Data provided ::
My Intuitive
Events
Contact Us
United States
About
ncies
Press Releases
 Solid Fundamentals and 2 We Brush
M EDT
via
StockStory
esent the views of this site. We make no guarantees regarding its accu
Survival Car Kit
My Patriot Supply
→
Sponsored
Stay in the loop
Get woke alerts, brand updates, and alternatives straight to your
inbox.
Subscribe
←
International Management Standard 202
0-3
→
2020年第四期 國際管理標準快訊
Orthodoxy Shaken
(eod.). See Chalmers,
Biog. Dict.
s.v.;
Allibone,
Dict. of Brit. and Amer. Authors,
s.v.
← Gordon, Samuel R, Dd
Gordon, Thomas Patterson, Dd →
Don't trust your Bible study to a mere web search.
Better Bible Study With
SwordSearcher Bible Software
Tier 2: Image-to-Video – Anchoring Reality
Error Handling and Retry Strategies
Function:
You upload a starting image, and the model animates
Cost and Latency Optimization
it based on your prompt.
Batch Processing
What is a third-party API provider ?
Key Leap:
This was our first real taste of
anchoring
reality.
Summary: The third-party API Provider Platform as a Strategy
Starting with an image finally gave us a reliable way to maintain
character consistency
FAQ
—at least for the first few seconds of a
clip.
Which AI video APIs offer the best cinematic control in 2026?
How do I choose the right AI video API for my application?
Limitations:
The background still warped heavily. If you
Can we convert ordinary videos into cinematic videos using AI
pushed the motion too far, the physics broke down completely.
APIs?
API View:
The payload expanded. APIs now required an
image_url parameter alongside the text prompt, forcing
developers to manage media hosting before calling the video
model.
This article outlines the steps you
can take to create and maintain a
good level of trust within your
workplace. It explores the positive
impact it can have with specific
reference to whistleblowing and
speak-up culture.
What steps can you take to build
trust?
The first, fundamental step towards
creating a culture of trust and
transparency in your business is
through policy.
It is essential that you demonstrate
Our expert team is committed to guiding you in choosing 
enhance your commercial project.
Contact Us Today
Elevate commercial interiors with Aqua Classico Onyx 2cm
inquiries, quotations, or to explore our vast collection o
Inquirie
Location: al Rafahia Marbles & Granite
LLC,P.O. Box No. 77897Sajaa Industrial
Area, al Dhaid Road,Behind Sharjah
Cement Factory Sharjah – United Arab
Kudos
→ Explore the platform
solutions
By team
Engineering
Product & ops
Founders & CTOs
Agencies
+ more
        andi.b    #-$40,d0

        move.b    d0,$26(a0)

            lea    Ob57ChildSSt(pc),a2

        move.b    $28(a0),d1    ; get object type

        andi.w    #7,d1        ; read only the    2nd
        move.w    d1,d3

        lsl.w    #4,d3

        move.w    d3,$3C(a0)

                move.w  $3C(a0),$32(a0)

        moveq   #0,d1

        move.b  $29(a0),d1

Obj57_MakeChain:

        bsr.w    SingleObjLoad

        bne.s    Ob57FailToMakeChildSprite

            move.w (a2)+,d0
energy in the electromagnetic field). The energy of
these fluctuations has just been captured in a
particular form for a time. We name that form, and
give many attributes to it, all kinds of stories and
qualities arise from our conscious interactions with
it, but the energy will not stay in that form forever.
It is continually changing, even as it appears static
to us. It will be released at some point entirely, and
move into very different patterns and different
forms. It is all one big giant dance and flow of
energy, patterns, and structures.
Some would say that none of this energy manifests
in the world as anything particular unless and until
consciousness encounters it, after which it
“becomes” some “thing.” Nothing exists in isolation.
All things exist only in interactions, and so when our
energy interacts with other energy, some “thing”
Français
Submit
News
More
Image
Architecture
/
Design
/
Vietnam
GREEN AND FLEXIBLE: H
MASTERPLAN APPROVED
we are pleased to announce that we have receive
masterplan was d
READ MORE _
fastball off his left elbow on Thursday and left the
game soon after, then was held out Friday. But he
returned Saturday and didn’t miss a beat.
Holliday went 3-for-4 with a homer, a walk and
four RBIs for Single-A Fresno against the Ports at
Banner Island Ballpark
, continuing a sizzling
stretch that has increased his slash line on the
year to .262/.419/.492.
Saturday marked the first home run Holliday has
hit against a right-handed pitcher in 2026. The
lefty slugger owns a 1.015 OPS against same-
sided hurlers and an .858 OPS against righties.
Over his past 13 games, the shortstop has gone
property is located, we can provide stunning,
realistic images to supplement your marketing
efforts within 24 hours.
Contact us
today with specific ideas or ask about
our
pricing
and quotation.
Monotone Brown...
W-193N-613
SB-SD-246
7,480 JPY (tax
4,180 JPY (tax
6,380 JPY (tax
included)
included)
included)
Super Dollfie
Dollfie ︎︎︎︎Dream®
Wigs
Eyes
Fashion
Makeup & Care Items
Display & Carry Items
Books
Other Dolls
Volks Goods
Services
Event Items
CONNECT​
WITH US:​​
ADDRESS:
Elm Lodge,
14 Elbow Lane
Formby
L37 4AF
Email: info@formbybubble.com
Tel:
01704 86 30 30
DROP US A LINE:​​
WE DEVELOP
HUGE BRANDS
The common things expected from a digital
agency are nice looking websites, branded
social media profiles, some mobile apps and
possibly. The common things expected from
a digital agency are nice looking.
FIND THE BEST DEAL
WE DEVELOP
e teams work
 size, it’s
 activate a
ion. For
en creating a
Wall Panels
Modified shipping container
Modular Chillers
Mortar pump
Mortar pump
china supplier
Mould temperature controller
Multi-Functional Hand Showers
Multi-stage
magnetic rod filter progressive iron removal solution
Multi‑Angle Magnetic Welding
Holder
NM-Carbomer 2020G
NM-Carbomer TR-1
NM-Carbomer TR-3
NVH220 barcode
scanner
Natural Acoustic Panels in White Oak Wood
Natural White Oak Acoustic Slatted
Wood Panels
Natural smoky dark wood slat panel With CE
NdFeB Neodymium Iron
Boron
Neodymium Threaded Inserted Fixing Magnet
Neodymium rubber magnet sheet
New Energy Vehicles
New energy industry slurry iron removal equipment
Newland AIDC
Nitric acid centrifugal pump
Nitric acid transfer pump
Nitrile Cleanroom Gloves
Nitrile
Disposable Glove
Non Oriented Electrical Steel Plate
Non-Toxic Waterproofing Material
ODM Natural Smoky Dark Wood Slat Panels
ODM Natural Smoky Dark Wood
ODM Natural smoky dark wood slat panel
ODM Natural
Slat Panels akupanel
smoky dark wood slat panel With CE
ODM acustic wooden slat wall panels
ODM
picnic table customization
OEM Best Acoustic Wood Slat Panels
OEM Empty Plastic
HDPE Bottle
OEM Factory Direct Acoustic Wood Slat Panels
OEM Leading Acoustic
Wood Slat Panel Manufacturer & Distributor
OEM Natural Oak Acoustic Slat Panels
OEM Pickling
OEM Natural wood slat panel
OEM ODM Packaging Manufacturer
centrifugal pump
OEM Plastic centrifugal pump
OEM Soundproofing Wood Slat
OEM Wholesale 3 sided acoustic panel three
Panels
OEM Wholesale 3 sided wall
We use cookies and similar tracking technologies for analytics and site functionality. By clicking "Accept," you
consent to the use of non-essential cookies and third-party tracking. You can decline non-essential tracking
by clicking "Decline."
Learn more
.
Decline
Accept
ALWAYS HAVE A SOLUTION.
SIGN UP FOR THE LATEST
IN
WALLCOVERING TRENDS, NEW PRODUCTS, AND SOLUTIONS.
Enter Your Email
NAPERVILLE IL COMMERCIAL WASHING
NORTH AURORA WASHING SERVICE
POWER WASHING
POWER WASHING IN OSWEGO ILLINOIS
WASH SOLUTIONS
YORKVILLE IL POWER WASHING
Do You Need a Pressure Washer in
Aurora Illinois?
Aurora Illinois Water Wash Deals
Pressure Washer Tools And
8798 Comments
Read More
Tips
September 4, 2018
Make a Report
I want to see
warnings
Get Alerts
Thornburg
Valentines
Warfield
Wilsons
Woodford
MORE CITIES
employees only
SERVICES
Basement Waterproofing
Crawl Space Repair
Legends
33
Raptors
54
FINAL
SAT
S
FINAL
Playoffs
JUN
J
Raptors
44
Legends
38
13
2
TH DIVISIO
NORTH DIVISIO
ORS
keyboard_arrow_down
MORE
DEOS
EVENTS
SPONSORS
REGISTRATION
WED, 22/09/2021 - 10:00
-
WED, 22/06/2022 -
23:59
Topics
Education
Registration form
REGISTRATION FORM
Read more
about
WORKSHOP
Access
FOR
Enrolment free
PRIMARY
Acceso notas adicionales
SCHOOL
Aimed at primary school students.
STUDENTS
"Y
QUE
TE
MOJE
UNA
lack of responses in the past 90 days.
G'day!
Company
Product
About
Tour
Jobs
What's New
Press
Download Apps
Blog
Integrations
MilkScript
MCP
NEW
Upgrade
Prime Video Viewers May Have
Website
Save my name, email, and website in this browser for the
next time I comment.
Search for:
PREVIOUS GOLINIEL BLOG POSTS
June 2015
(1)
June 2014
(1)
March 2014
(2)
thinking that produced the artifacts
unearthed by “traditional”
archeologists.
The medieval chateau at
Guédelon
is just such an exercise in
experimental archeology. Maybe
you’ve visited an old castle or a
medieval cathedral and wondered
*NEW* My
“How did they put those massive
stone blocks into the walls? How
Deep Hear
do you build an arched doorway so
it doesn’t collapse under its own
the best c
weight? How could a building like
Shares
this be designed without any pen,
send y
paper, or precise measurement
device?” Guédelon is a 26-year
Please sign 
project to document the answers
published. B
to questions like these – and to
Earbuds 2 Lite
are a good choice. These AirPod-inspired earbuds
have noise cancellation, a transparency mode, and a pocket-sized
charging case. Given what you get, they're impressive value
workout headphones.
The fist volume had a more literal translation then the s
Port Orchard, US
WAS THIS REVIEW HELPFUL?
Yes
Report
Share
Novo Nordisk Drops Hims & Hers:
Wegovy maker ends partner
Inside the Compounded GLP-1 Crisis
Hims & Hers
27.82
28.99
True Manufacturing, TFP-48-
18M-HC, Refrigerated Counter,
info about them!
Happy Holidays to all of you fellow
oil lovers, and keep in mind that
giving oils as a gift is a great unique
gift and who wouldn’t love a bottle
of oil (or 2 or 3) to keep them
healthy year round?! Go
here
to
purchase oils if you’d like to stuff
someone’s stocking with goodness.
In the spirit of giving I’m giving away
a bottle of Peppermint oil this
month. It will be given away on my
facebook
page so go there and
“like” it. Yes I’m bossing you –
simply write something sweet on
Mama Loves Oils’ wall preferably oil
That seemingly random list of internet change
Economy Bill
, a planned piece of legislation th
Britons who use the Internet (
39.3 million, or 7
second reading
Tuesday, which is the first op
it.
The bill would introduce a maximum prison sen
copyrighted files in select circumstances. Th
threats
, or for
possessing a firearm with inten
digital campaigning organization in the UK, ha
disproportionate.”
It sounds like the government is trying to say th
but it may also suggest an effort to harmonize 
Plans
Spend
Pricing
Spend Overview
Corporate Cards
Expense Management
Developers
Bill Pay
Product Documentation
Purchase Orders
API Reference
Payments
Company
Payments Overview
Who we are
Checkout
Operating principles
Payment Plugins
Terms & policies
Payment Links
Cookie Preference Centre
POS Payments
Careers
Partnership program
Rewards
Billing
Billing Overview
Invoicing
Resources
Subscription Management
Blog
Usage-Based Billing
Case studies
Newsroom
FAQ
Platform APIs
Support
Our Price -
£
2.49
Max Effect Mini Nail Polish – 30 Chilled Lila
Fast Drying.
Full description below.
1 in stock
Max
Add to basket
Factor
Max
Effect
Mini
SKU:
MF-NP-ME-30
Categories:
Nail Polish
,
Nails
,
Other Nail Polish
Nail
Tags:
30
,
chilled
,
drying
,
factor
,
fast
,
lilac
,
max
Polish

Action item :: Transcribe exactly, and only, the lines from the opening line of the records through the line containing "Orthodoxy Shaken".

Response area ::
My Intuitive
Events
Contact Us
United States
About
ncies
Press Releases
 Solid Fundamentals and 2 We Brush
M EDT
via
StockStory
esent the views of this site. We make no guarantees regarding its accu
Survival Car Kit
My Patriot Supply
→
Sponsored
Stay in the loop
Get woke alerts, brand updates, and alternatives straight to your
inbox.
Subscribe
←
International Management Standard 202
0-3
→
2020年第四期 國際管理標準快訊
Orthodoxy Shaken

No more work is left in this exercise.